▶ _STORED DATA_:

- - - - - - -

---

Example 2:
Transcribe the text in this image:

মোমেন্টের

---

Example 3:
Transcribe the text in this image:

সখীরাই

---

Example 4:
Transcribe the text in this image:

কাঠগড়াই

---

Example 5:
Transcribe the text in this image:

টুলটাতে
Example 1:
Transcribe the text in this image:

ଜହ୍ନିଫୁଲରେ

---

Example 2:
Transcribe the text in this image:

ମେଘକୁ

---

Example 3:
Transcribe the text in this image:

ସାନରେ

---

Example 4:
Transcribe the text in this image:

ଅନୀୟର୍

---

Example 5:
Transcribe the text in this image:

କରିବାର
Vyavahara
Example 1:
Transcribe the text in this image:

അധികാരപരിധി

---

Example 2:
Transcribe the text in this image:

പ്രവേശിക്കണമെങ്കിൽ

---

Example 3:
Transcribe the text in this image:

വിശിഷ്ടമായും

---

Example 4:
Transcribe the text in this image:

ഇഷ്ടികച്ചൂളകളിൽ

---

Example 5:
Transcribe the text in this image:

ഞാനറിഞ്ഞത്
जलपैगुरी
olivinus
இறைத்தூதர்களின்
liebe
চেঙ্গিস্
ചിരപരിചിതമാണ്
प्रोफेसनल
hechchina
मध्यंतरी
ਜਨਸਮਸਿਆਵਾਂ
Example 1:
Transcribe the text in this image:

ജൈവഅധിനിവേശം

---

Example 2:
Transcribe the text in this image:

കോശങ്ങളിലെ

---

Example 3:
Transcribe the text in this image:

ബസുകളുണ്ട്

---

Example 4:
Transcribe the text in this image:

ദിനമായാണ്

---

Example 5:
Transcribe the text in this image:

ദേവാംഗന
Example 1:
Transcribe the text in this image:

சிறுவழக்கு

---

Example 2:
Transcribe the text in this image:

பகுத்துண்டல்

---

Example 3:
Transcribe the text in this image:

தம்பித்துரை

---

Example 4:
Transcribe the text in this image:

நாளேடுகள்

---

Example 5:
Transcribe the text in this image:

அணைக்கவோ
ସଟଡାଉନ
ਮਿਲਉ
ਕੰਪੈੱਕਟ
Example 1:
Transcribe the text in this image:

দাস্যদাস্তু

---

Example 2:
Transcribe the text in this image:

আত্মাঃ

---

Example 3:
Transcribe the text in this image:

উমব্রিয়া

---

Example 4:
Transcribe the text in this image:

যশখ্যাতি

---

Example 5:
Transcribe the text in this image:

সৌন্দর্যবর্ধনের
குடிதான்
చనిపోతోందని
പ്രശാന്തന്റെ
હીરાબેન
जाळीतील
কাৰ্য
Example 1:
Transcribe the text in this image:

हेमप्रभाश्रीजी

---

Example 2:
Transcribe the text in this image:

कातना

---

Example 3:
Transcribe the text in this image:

- - - - - - -

▶ _JOB_:
Can you lay out every line of the records above as a numbered list, leaving out the blank lines?

▶ _WRITTEN ANSWER_:
1. ---
2. Example 2:
3. Transcribe the text in this image:
4. মোমেন্টের
5. ---
6. Example 3:
7. Transcribe the text in this image:
8. সখীরাই
9. ---
10. Example 4:
11. Transcribe the text in this image:
12. কাঠগড়াই
13. ---
14. Example 5:
15. Transcribe the text in this image:
16. টুলটাতে
17. Example 1:
18. Transcribe the text in this image:
19. ଜହ୍ନିଫୁଲରେ
20. ---
21. Example 2:
22. Transcribe the text in this image:
23. ମେଘକୁ
24. ---
25. Example 3:
26. Transcribe the text in this image:
27. ସାନରେ
28. ---
29. Example 4:
30. Transcribe the text in this image:
31. ଅନୀୟର୍
32. ---
33. Example 5:
34. Transcribe the text in this image:
35. କରିବାର
36. Vyavahara
37. Example 1:
38. Transcribe the text in this image:
39. അധികാരപരിധി
40. ---
41. Example 2:
42. Transcribe the text in this image:
43. പ്രവേശിക്കണമെങ്കിൽ
44. ---
45. Example 3:
46. Transcribe the text in this image:
47. വിശിഷ്ടമായും
48. ---
49. Example 4:
50. Transcribe the text in this image:
51. ഇഷ്ടികച്ചൂളകളിൽ
52. ---
53. Example 5:
54. Transcribe the text in this image:
55. ഞാനറിഞ്ഞത്
56. जलपैगुरी
57. olivinus
58. இறைத்தூதர்களின்
59. liebe
60. চেঙ্গিস্
61. ചിരപരിചിതമാണ്
62. प्रोफेसनल
63. hechchina
64. मध्यंतरी
65. ਜਨਸਮਸਿਆਵਾਂ
66. Example 1:
67. Transcribe the text in this image:
68. ജൈവഅധിനിവേശം
69. ---
70. Example 2:
71. Transcribe the text in this image:
72. കോശങ്ങളിലെ
73. ---
74. Example 3:
75. Transcribe the text in this image:
76. ബസുകളുണ്ട്
77. ---
78. Example 4:
79. Transcribe the text in this image:
80. ദിനമായാണ്
81. ---
82. Example 5:
83. Transcribe the text in this image:
84. ദേവാംഗന
85. Example 1:
86. Transcribe the text in this image:
87. சிறுவழக்கு
88. ---
89. Example 2:
90. Transcribe the text in this image:
91. பகுத்துண்டல்
92. ---
93. Example 3:
94. Transcribe the text in this image:
95. தம்பித்துரை
96. ---
97. Example 4:
98. Transcribe the text in this image:
99. நாளேடுகள்
100. ---
101. Example 5:
102. Transcribe the text in this image:
103. அணைக்கவோ
104. ସଟଡାଉନ
105. ਮਿਲਉ
106. ਕੰਪੈੱਕਟ
107. Example 1:
108. Transcribe the text in this image:
109. দাস্যদাস্তু
110. ---
111. Example 2:
112. Transcribe the text in this image:
113. আত্মাঃ
114. ---
115. Example 3:
116. Transcribe the text in this image:
117. উমব্রিয়া
118. ---
119. Example 4:
120. Transcribe the text in this image:
121. যশখ্যাতি
122. ---
123. Example 5:
124. Transcribe the text in this image:
125. সৌন্দর্যবর্ধনের
126. குடிதான்
127. చనిపోతోందని
128. പ്രശാന്തന്റെ
129. હીરાબેન
130. जाळीतील
131. কাৰ্য
132. Example 1:
133. Transcribe the text in this image:
134. हेमप्रभाश्रीजी
135. ---
136. Example 2:
137. Transcribe the text in this image:
138. कातना
139. ---
140. Example 3:
141. Transcribe the text in this image:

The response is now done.